• TEXT PROVIDED:
** begin **

What issues is the Committee on Enforced Disappearances (CED) focused on currently?

Emmanuel Decaux: The CED began its work two years ago with a broad mandate. First it had to adopt the rules of procedure and a lot of legal niceties (guidelines on submission of reports, individual communications, and urgent actions), with translation in an user-friendly manner, in order to liaise with civil society and other stakeholders.

Since its fourth session, the CED started to carry out constructive dialogues with State parties in the context of the consideration of their reports. The first reports to be considered were those of Uruguay and France. Argentina and Spain will follow in November. The remaining reports will be considered by the CED as they are submitted by the other States parties. Germany, the Netherlands, and Belgium have already submitted their reports and they are scheduled to be considered in 2014. The common methodology of consideration of reports includes the preparation of a list of issues followed by an interactive dialogue with the State party concerned and the issuance of concluding observations, containing recommendations on how to meet the obligations stemming from the Convention. This process is carried out with great openness and transparency, including by the acceptance of alternative reports from civil society actors. The examination of reports by the CED is public and webcasted. There is a lot to do in order to timely consider the reports of the 40 States Parties, but it is essential to have this sort of “check-up” within two years after the ratification by any state.

** end **

• WORK TO BE COMPLETED:
According to the interview on the Committee on Enforced Disappearances, which two countries' reports did the Committee consider first?

• EXTRACTED INFORMATION:
** begin **

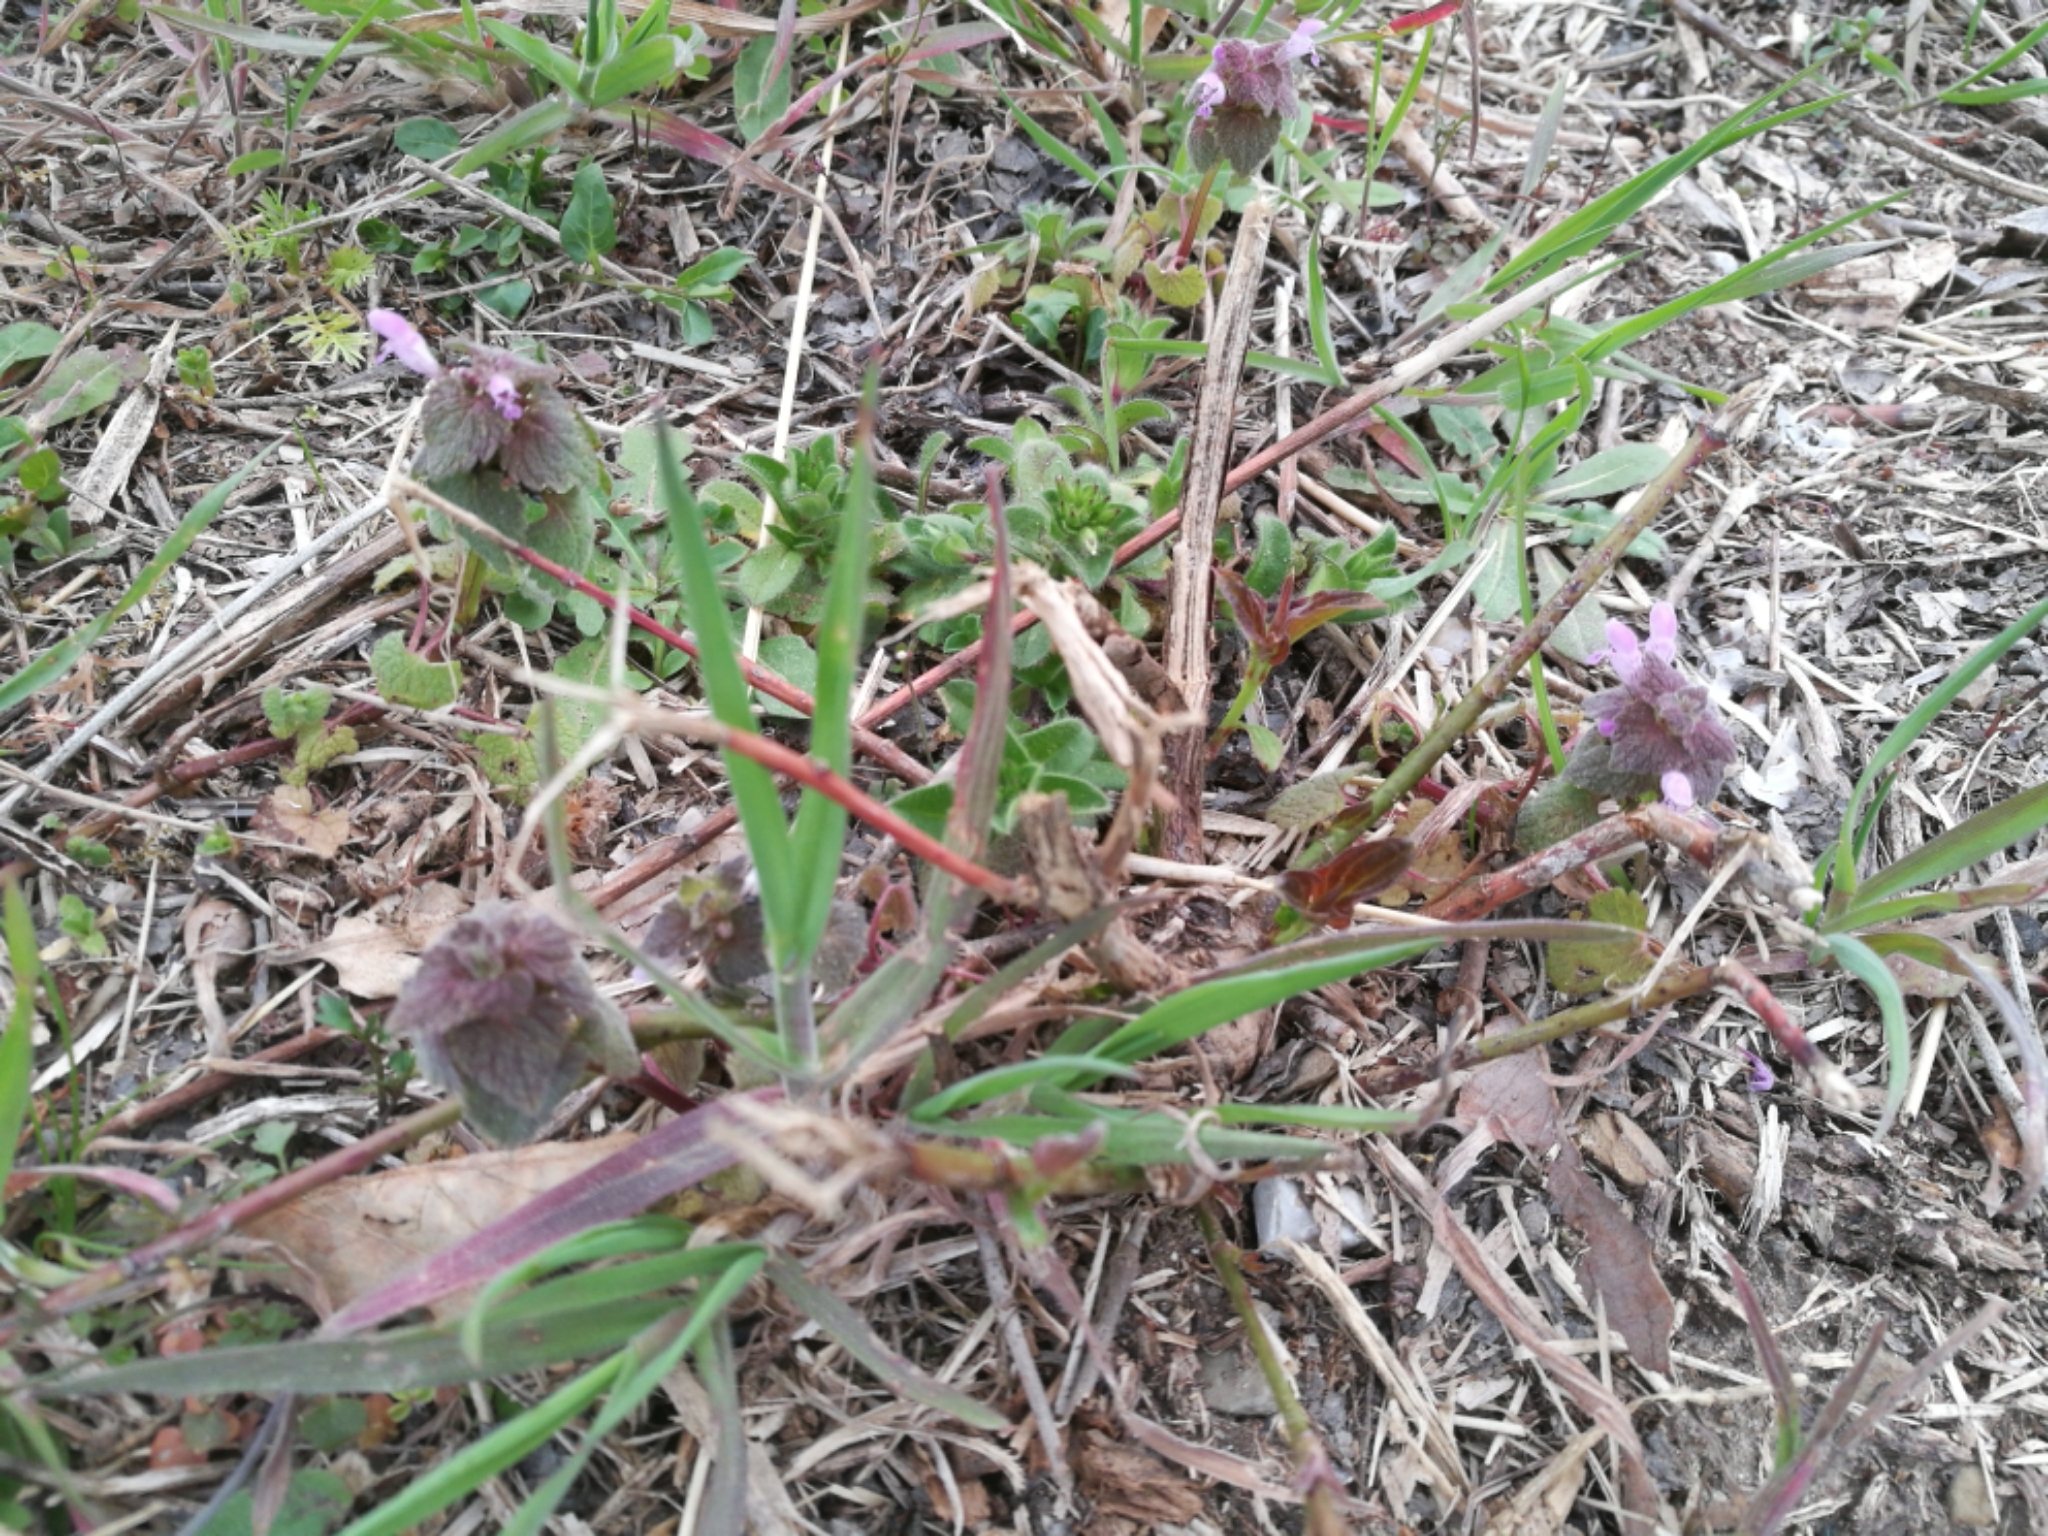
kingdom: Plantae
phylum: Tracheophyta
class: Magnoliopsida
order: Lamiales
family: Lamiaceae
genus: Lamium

** end **
** begin **

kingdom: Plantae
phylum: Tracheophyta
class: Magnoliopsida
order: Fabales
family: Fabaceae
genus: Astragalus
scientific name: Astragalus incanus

** end **

• WRITTEN SOLUTION:
Uruguay and France.